The purchase price is usually determined in a valuation exercise. As for the transfer of ownership, there are generally two basic options, depending upon whether the firm in question is an incorporated entity or a partnership or sole proprietorship.
In its simplest form, buying an incorporated law practice can be structured as a straightforward cash transaction, much like buying any other business. The buyer and seller agree upon a price for the shares in the corporation. In consideration for cash, stock, or other valuable assets, the seller transfers title of the business to the buyer.
The buyer records the new asset on a balance sheet, along with any debt incurred to finance the purchase. The seller realizes a capital gain on the sale of his or her stock and pays tax on that capital gain. The tricky question is how to determine the tax basis of the shares sold, so that the capital gain can be measured. This is a task best left up to professional accountants.
Here are some words of advice for those who are contemplating selling their practices:
1. Do not attempt to sell your practice without retaining competent transactional and tax counsel. Accountants can be helpful in valuing your firm and advising on tax issues. Elder-law lawyers are good advisers in the area of estate and post-retirement financial planning. Finally, you may need a lawyer well versed in local corporate and/or partnership law to advise on terms and maybe “paper the deal.”
2. Do not represent yourself. There is truth in the adage that a lawyer who represents himself has a fool for a client. You are too close to your practice to be objective in negotiating terms. This is the only time in your life that you will sell your practice. There are others out there—accountants, lawyers, and other advisers—who have experience in selling businesses. Let them guide and advise you.
3. Put everything in writing, even among family members. Memories are often short, sometimes conveniently so. Buyers can also suffer from “selective recall” when they are forced to make “earn-out” payments when business isn’t so good. There is no substitute for having a written agreement, especially when things don’t turn out the way you expected.

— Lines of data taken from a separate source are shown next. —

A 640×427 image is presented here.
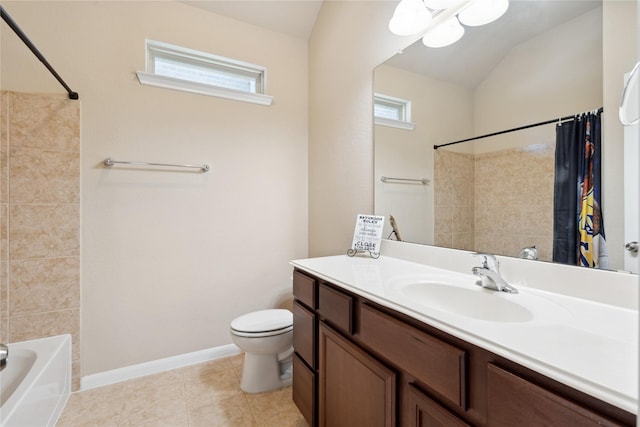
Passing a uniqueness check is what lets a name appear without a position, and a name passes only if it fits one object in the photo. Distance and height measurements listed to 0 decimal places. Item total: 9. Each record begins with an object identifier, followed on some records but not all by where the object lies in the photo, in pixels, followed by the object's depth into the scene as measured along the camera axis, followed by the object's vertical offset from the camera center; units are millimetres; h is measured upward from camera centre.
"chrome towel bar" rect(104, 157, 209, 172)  1763 +313
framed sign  1588 -129
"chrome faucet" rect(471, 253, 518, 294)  941 -221
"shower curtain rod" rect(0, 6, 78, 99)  983 +690
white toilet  1667 -823
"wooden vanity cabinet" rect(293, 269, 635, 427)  507 -425
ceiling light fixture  1151 +874
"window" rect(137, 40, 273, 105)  1935 +1047
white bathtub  1175 -840
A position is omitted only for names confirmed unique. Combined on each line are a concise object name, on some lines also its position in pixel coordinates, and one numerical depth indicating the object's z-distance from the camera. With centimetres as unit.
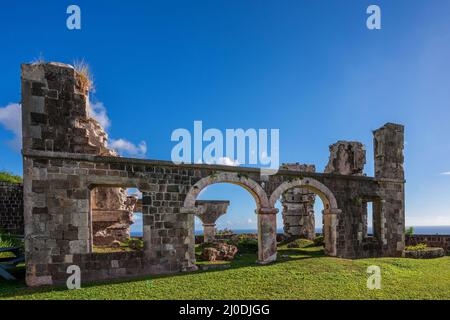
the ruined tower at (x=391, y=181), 1338
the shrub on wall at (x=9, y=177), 2359
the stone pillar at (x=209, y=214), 1766
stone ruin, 807
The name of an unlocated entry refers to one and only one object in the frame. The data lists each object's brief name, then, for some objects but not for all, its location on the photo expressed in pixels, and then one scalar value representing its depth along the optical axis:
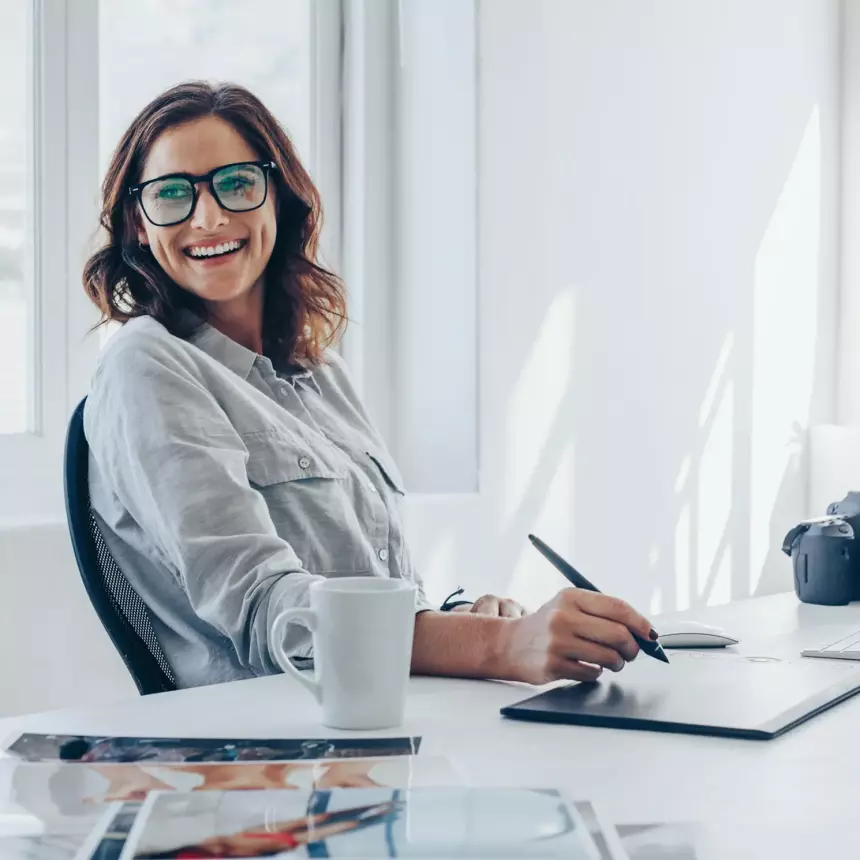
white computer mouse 1.88
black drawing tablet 1.54
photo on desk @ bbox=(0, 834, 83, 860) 1.28
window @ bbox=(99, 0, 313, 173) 2.86
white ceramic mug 1.51
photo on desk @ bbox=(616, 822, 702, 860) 1.29
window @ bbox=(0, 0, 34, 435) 2.68
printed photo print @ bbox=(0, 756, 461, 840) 1.36
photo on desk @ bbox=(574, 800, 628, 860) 1.28
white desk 1.35
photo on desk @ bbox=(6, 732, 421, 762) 1.46
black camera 2.24
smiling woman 1.76
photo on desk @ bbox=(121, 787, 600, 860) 1.28
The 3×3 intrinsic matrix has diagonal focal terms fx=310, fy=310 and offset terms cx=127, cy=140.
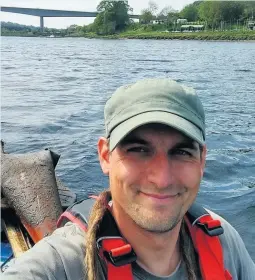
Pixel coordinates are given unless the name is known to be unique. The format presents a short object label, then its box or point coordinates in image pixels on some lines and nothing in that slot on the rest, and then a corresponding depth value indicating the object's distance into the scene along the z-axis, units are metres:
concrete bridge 54.70
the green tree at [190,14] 91.12
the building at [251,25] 75.90
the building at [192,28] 80.49
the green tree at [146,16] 89.74
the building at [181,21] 86.64
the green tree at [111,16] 76.92
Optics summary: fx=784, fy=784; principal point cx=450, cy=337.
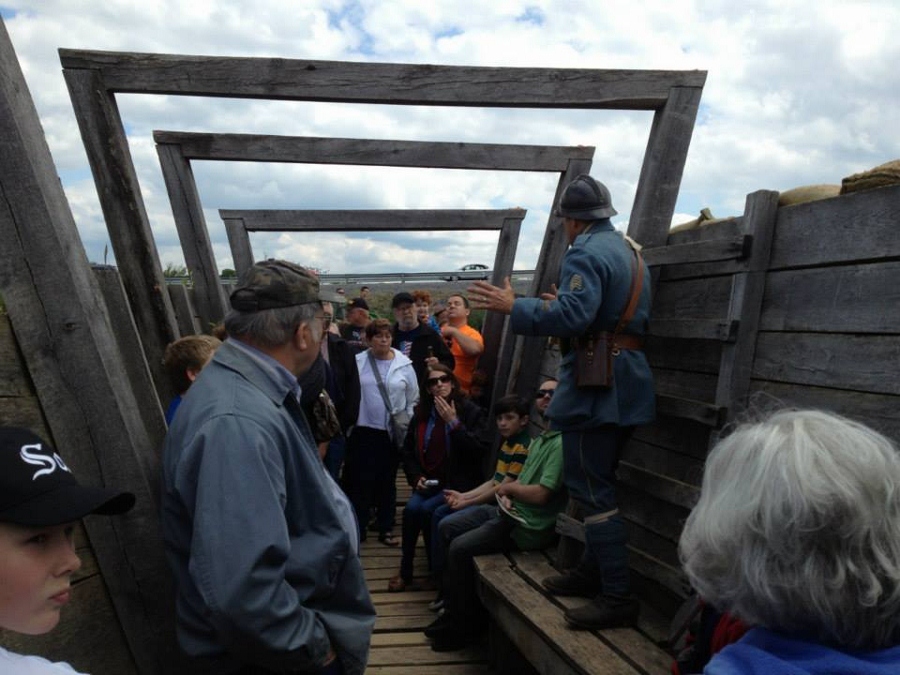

4. Make sure you are able to regain ownership of the practice if your buyer defaults, commits malpractice, etc. In any kind of “earn-out” plan, you, the seller, are at risk throughout the “earn-out” period. Bad things can happen, and you will need a preplanned remedy in case the seller fails to live up to the bargain.
5. If you bring in a partner, have a plan to gradually cede voting control over time—say, three years. Since you are not getting paid for all of your equity in a lump sum, you will need to retain control of your practice for some period of time until the seller has effectively purchased most of your equity interest. This goes hand in glove with the provision that lets you regain the practice if the buyer fails.
6. Do your due diligence; know your buyer well. If you are counting on the sale of your practice to provide retirement income, you need to be reasonably certain that the buyer has the skills to manage your practice successfully and that he or she has the financial wherewithal to pay you, even though the continuing practice may suffer some loss of business. Finally, you need to be sure of the character and ethics of the person to whom you are selling your life’s work. Forewarned is forearmed.